A spokesperson for Netflix described the breadth of the company’s data and signals: “We monitor what you watch, how often you watch things. Does a movie have a happy ending, what’s the level of romance, what’s the level of violence, is it a cerebral kind of movie or is it light and funny?”

30% of Amazon’s revenue is produced by its recommendation engine. In 2012, the Obama campaign hired more than 50 analytics experts to prioritize voters and determine which messages and outreach techniques were likely to be most effective with each individual voter.

Predictive analytics in B2B

Large B2B companies have been using predictive analytics for years, too, to better prioritize sales leads, determine which products a prospect would be most likely to buy, nurture contacts who aren’t yet ready to buy, and develop more reliable sales forecasting. It used to be that only the largest companies, like IBM, SAP, Target and Amazon, had the data and data scientists to do it, but that’s now changing.

Predictive analytics is being democratized. Lattice and Mintigo are two of the companies that are providing cloud-based B2B predictive analytics services that eliminate the need to hire increasingly-pricey data scientists internally. Their SaaS services start with the company’s internal CRM and marketing automation data, and then they add in data from thousands of public sources such as company revenue and income, number of employees, number and location of offices, executive management changes, credit history, social media activity, press releases, news articles, job openings, patents, etc. 

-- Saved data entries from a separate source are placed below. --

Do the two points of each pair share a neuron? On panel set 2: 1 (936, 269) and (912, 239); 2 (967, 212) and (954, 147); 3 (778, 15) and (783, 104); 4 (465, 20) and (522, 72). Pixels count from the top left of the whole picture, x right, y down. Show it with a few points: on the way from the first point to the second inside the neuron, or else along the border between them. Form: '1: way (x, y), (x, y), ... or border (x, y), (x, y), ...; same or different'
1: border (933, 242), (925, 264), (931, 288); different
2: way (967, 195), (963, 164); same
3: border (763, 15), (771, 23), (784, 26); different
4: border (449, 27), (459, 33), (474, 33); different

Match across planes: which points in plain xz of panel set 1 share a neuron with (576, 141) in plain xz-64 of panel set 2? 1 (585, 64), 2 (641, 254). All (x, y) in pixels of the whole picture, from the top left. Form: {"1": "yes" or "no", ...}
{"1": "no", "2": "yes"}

From this they use data science to identify common characteristics of the accounts that were won by sales, and predict the likelihood of closing each prospect. For example, a good signal for an office supply company to contact a prospect may be when they sign a lease for a new building, or put out a press release about expanding to more cities or hiring many new people.

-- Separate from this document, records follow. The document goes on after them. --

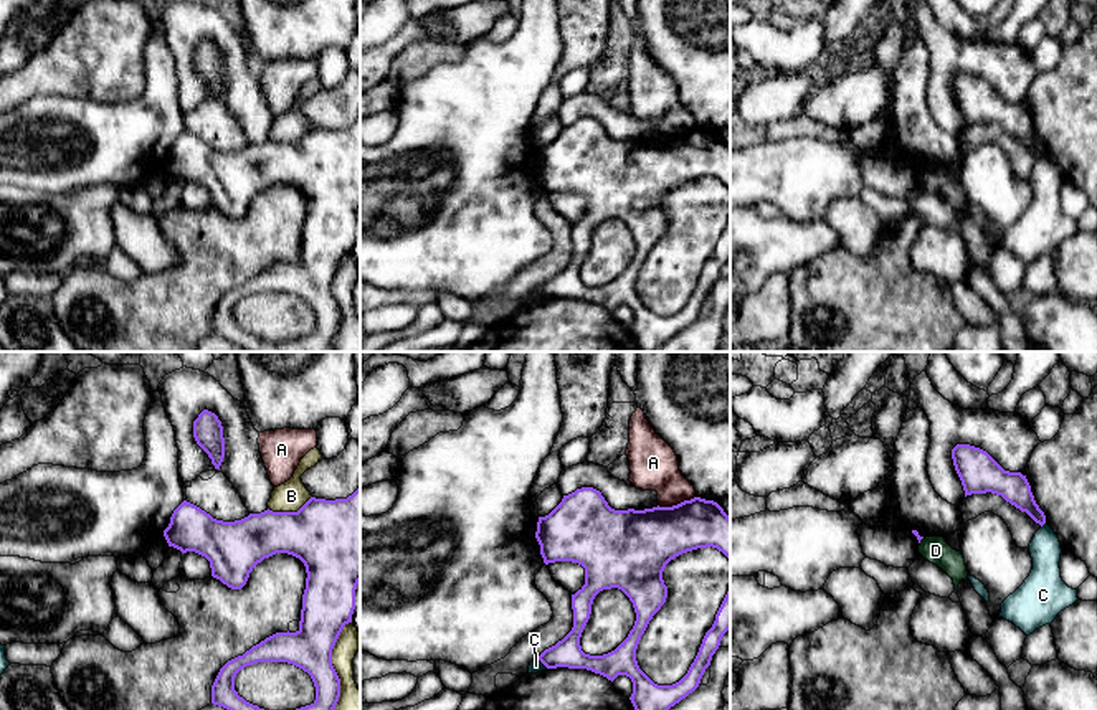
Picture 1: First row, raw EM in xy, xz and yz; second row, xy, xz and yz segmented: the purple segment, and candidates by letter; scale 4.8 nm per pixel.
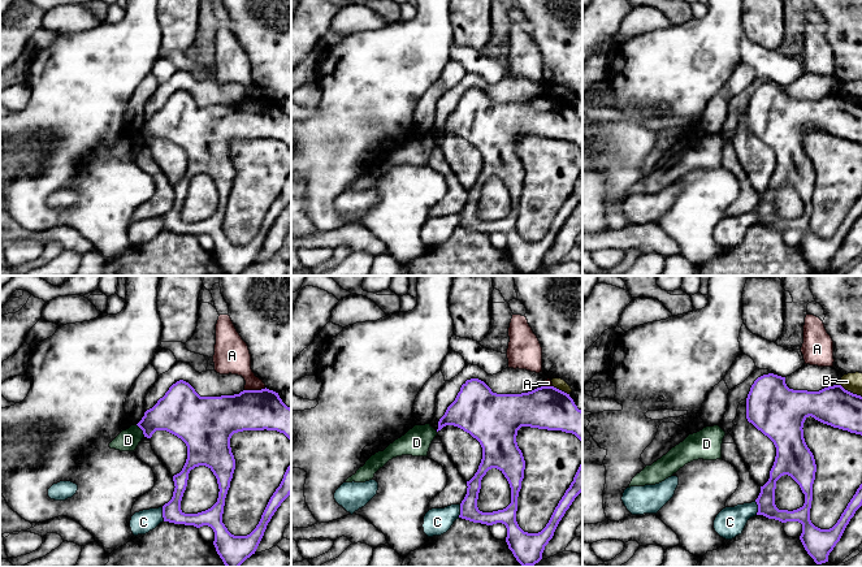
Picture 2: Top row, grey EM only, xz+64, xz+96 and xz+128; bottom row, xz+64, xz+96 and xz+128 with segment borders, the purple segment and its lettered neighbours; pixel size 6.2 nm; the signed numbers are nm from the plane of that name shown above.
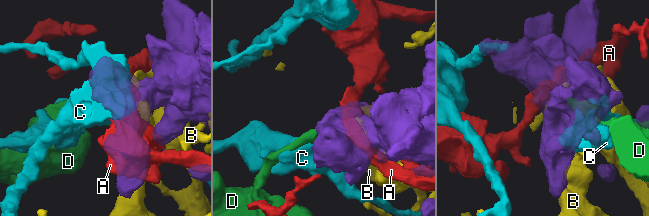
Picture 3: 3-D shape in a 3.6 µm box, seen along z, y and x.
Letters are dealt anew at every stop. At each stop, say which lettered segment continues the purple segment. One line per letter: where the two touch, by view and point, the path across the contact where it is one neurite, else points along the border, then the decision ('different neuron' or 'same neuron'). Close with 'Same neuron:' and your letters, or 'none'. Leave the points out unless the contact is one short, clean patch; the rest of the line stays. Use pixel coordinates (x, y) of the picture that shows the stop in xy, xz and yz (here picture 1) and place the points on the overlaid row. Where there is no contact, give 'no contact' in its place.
A: contact xz (678, 504); different neuron
B: contact xy (289, 512); different neuron
C: contact xz (542, 662); border xz (537, 659), (547, 667); different neuron
D: contact yz (921, 539); border yz (922, 537), (919, 542); different neuron
Same neuron: none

Sometimes the signals are far more obscure than that, though; for a company selling CAD-CAM software a key signal was the number of design engineers prospects were hiring and the number of workstations in use.

Sales has prioritized leads and sales people have important new information about the accounts, which cuts down on their research time. Marketing has segments of lower-priority prospects to nurture. And predictive analytics can be equally useful in growing existing accounts and closing new ones.

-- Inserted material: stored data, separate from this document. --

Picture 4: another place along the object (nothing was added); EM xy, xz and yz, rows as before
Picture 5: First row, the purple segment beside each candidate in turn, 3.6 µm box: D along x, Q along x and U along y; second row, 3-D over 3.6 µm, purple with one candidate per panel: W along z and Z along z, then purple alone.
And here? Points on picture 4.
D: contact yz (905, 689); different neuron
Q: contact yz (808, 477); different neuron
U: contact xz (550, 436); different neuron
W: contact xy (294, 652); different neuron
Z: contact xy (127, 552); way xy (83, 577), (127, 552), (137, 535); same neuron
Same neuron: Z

This goes way beyond the lead scoring of a marketing automation system, as valuable as that is. Marketing automation typically just uses the information from the CRM and the ‘digital body language‘ of a prospect’s online interactions with the company’s website, emails, and other digital communications. Predictive analytics companies are adding a huge amount of data to that, and then sifting through all of it to find the most useful buying signals.

Actually, this image doesn’t fully capture the advantage of predictive analytics, which can be basing its recommendations on 50 to 100 times more data than lead scoring that’s based on internal data.

With new sales and marketing technologies like marketing automation and predictive analytics there’s a huge advantage to early adopters who get it right. Marketing automation is only being used by about 12% of tech companies, and 5% of all companies, and many of them are not using it fully, or well.

B2B predictive analytics is providing double digit increases in leads, opportunities and sales – sometimes high double digits. Early adopters of sales and marketing technologies can reap huge sales increases while their competitors are wondering what hit them. But several years from now predictive analytics is likely to be table stakes – everyone will be doing it, or being left behind. To the early adopters go the spoils!